An appropriately tuned network might also encourage single experiment publishing, incentivizing researchers to open up their research after each step. The network might encourage, acknowledge, and value negative outcomes. It might create replication that can occur on the fly.
Foundational Research is Valuable
In a network iteration of research objects, knowledge stacks, and syndicated funding, the original research object of multiple knowledge stacks becomes a very valuable outcome of the system. If I create the foundational research that is used to create 50 translated products, I receive passive income and credit from each of those products.
A Marketplace of Networks
A significant problem of the legacy system of science stems from its single iteration. It emerged, it progressed, it is reaching a logical conclusion, and now there is no competing system to save it from itself.
The open, trustless, permissionless, and digital nature of the technology on which an open system of science is forming demands multiple iterations of scientific processes. If one OEN fails, participants can move to another. Participants can choose to engage with multiple OENs simultaneously. OENs can interact, learn from, and compete with one another to build the most efficient mechanisms. Different OENs can develop different value-sets, and each value-set can compete and shift in societal-value over time based on social, political, and economic context. All of this without disrupting the continued flow of knowledge creation and translation.
In a marketplace of interoperable currencies defined by different mechanistic iterations, stability reigns.
Why Choose to Work Toward Trustless Science
An open system of science is not a new idea or movement. Over the past several decades, open access, knowledge, data, education, and publication movements have attempted to build new ways to produce and translate knowledge. Many have succeeded in several key arenas. Similar to the precursors of Bitcoin, however, their ongoing struggles stem largely due to the limitations of the technology they have at hand. Distributed ledger technology offers new tools with which the same ideas can be successfully implemented along-side new visions of a more open, inclusive, and participation-based system of science.
Whether it was through securing a ledger by finding prime numbers (Primecoin), building economic networks rooted in scientific outcomes (Gridcoin), incentivizing distributed computing networks (Gridcoin, Curecoin, Foldingcoin), raising funds for research (Pinkcoin, Einsteinium), or building distributed and cloud computing marketplaces (Golem, SPARC, iExec), people working with distributed ledger technology have been experimenting with these tools since the beginning of crypto, some with measured success.

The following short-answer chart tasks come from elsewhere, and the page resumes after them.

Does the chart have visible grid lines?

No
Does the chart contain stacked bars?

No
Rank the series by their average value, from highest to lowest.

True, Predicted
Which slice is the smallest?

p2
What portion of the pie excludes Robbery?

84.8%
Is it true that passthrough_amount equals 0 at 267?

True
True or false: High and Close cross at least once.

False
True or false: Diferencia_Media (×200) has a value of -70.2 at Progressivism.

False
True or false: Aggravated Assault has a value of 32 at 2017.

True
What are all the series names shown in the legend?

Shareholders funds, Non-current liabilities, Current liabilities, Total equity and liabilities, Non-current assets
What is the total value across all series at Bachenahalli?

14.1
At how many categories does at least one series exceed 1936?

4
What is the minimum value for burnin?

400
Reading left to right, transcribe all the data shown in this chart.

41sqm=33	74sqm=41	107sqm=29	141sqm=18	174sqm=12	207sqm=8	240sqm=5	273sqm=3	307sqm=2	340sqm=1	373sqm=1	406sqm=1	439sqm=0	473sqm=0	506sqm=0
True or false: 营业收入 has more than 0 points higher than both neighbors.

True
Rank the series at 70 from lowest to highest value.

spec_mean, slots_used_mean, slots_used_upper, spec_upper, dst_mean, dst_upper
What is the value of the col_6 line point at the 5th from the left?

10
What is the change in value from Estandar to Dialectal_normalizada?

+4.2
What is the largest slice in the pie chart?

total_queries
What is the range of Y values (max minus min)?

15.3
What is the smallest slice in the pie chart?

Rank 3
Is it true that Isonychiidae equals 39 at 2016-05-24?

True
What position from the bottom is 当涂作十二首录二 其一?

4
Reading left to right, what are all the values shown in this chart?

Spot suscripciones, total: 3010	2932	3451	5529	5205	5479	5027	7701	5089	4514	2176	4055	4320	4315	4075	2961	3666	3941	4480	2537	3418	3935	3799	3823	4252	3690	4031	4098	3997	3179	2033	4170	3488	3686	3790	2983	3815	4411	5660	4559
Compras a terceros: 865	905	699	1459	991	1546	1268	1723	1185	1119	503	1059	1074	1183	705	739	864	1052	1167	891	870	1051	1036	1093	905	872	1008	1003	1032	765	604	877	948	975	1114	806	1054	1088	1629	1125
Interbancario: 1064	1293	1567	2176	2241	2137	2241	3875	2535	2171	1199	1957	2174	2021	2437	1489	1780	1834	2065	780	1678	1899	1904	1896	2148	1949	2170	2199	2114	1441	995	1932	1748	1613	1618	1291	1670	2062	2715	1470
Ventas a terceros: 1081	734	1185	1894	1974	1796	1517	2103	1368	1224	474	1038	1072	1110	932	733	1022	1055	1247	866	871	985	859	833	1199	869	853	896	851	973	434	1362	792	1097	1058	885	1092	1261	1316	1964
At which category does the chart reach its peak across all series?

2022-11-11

While building trustless science you will find yourself next to contributors who have dedicated their careers to open science. You will find contributors who have dedicated their time to advancing trustless technology. You will find some of the most engaging discussions centered around solving some of the most fulfilling challenges, challenges that offer the best opportunities to build a world where the production and translation of knowledge belongs to and is accessible by everyone.